#### [TASK DESCRIPTION]
What lines below contain the string "pixels"? List them all.

#### [MATERIAL FOR THIS EXERCISE]
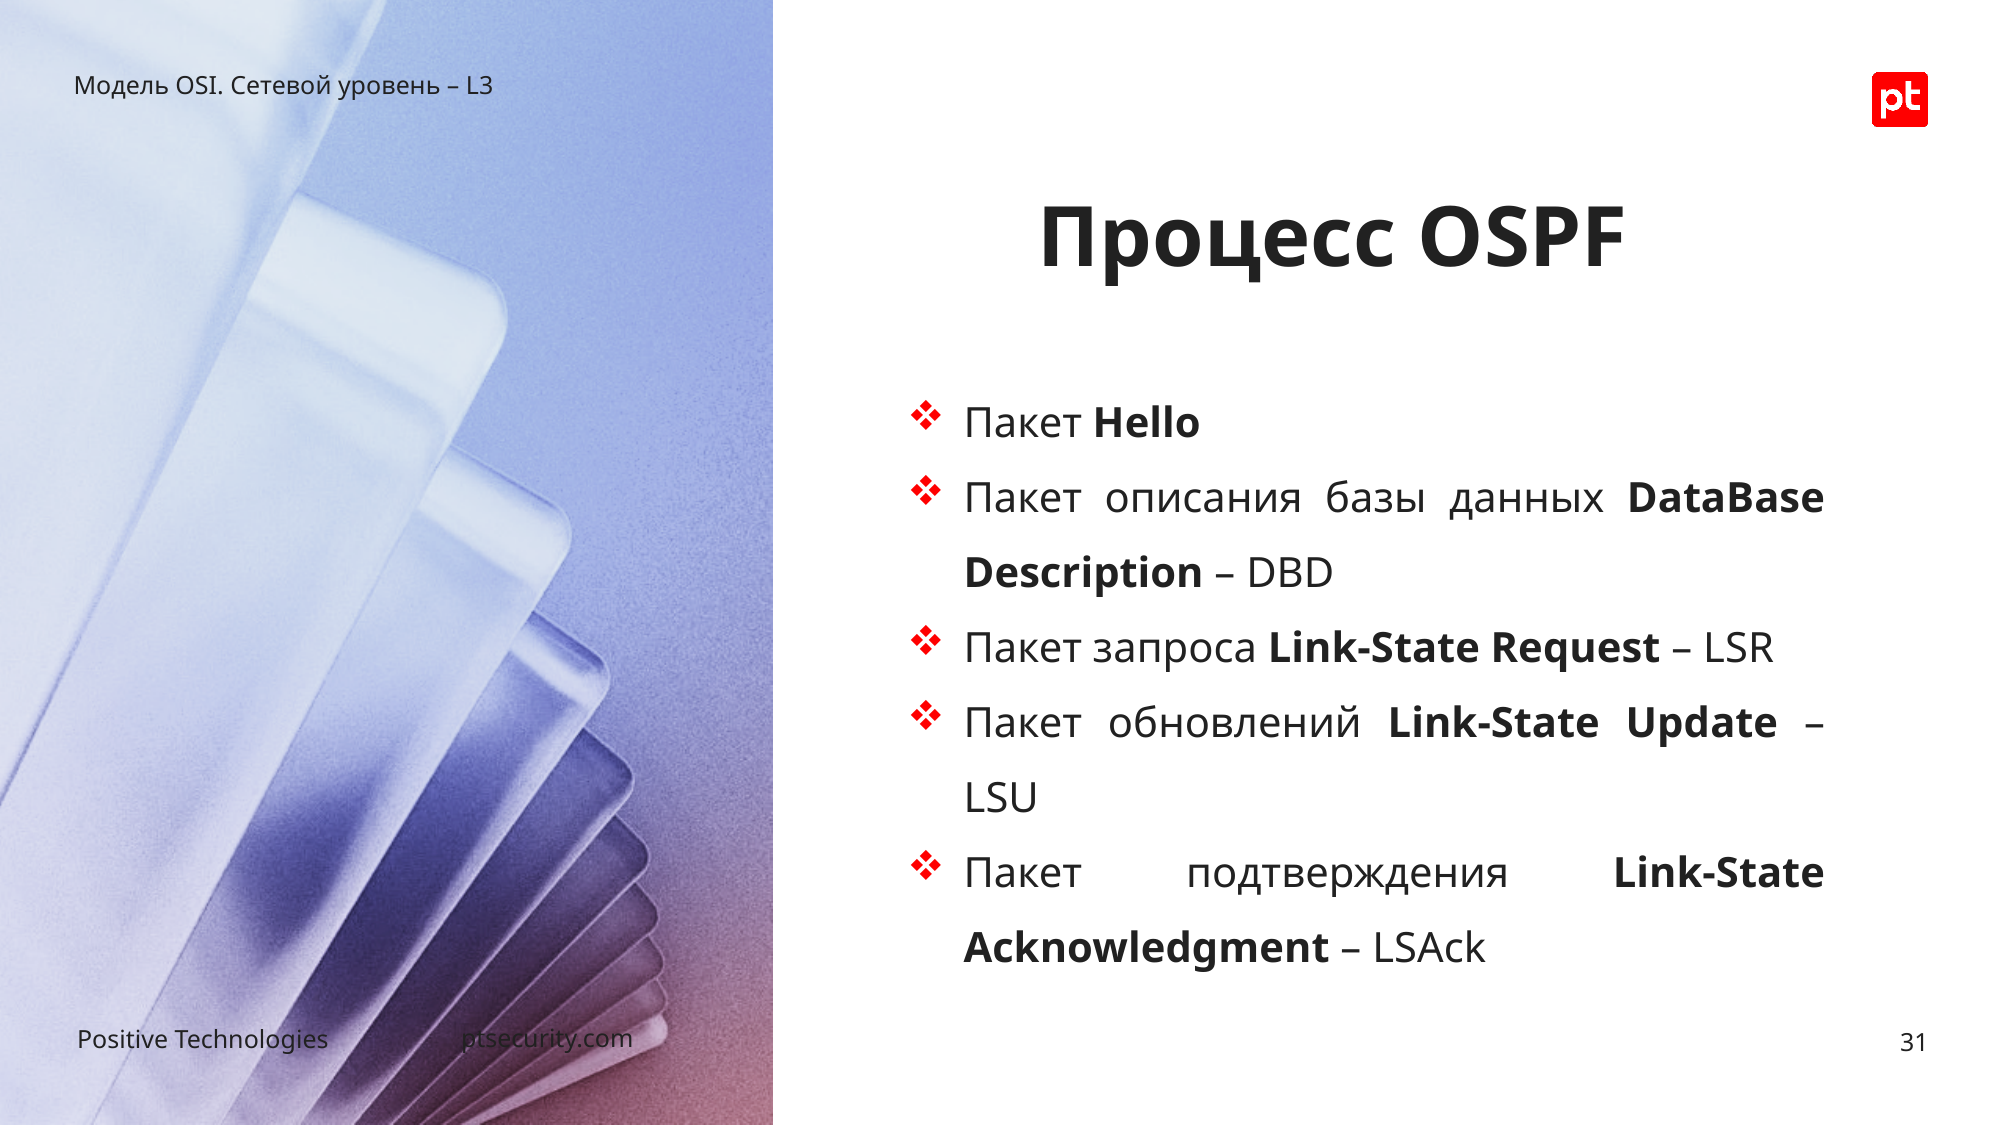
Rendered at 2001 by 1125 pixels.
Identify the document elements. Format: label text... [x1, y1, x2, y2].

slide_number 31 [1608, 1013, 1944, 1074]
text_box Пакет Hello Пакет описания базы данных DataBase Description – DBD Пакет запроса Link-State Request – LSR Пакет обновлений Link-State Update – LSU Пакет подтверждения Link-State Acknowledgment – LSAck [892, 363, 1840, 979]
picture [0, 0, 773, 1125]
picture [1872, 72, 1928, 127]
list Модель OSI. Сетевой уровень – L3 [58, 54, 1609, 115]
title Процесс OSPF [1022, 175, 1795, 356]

...

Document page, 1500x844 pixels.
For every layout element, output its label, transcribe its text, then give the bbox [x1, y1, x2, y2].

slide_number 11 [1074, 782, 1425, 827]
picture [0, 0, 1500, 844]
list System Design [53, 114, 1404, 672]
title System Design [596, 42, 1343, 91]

* * *

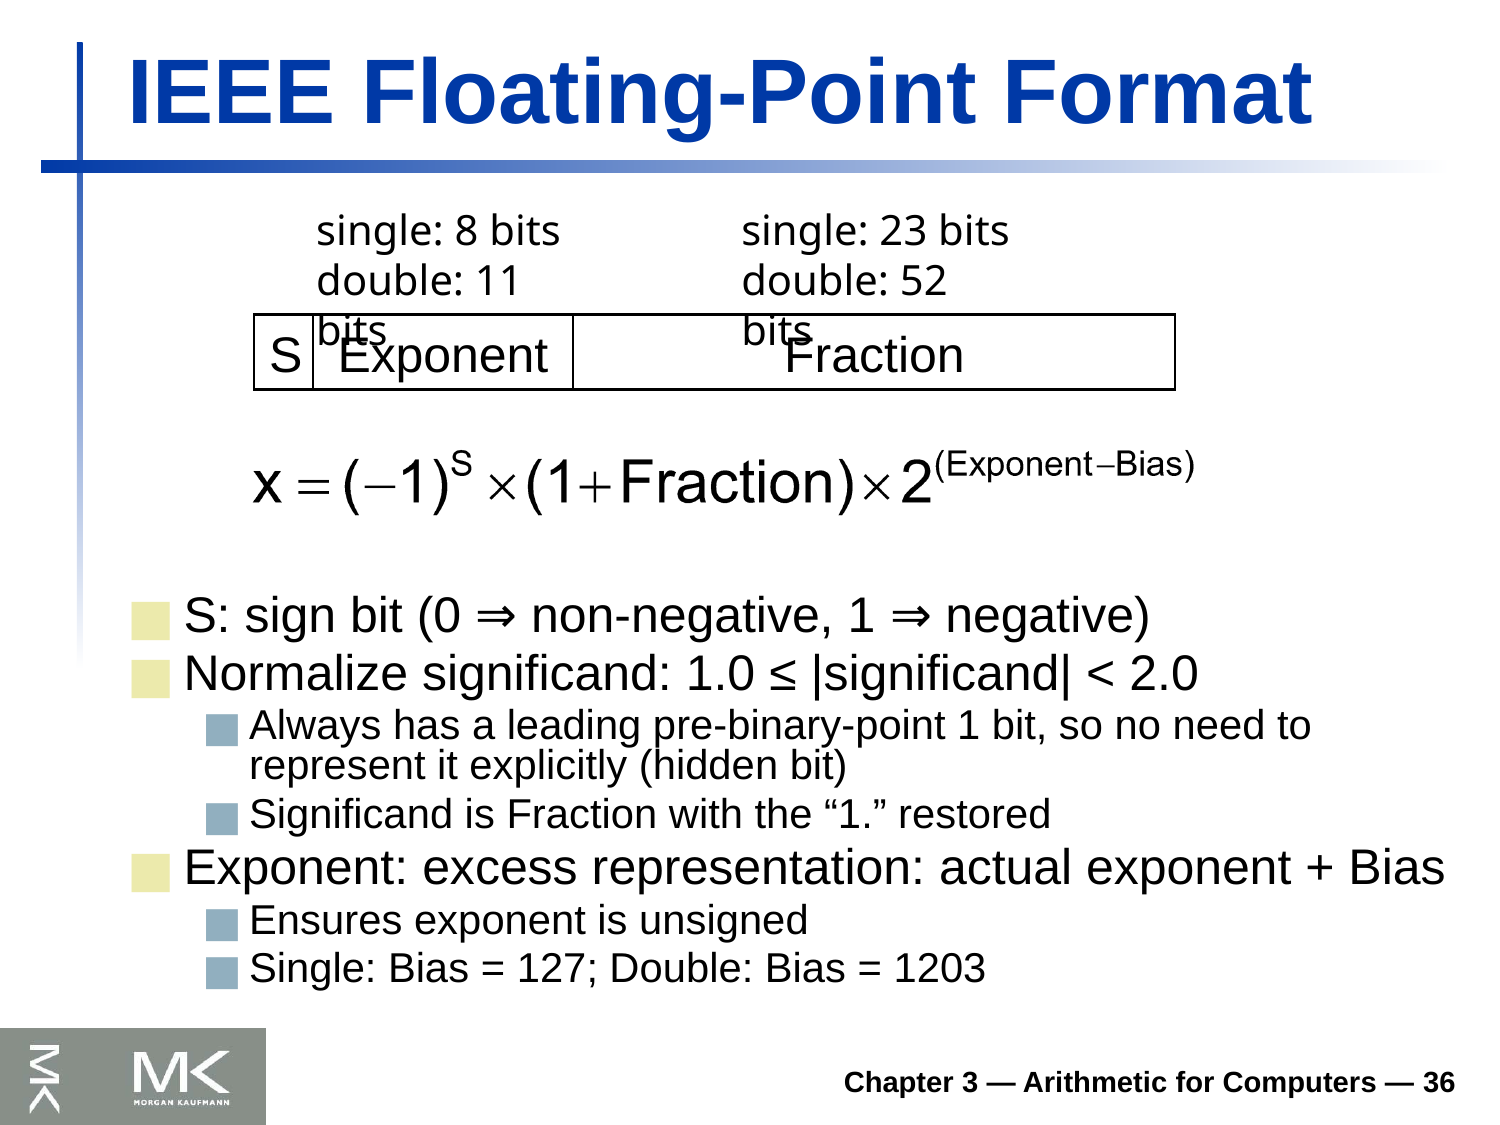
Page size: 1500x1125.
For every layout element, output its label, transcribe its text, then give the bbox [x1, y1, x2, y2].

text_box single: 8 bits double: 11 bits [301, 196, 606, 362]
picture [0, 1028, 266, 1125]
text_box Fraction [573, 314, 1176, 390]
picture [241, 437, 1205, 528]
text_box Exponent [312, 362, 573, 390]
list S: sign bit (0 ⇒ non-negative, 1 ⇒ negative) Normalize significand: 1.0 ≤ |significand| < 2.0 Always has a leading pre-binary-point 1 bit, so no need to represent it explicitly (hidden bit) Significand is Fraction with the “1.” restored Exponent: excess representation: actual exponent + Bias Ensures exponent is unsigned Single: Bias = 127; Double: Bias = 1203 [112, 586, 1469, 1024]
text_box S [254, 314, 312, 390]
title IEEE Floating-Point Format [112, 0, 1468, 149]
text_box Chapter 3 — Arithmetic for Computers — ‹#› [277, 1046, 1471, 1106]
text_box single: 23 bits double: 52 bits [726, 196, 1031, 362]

#### [REPLY]
Rendered at 2001 by 1125 pixels.
Document page, 1500x844 pixels.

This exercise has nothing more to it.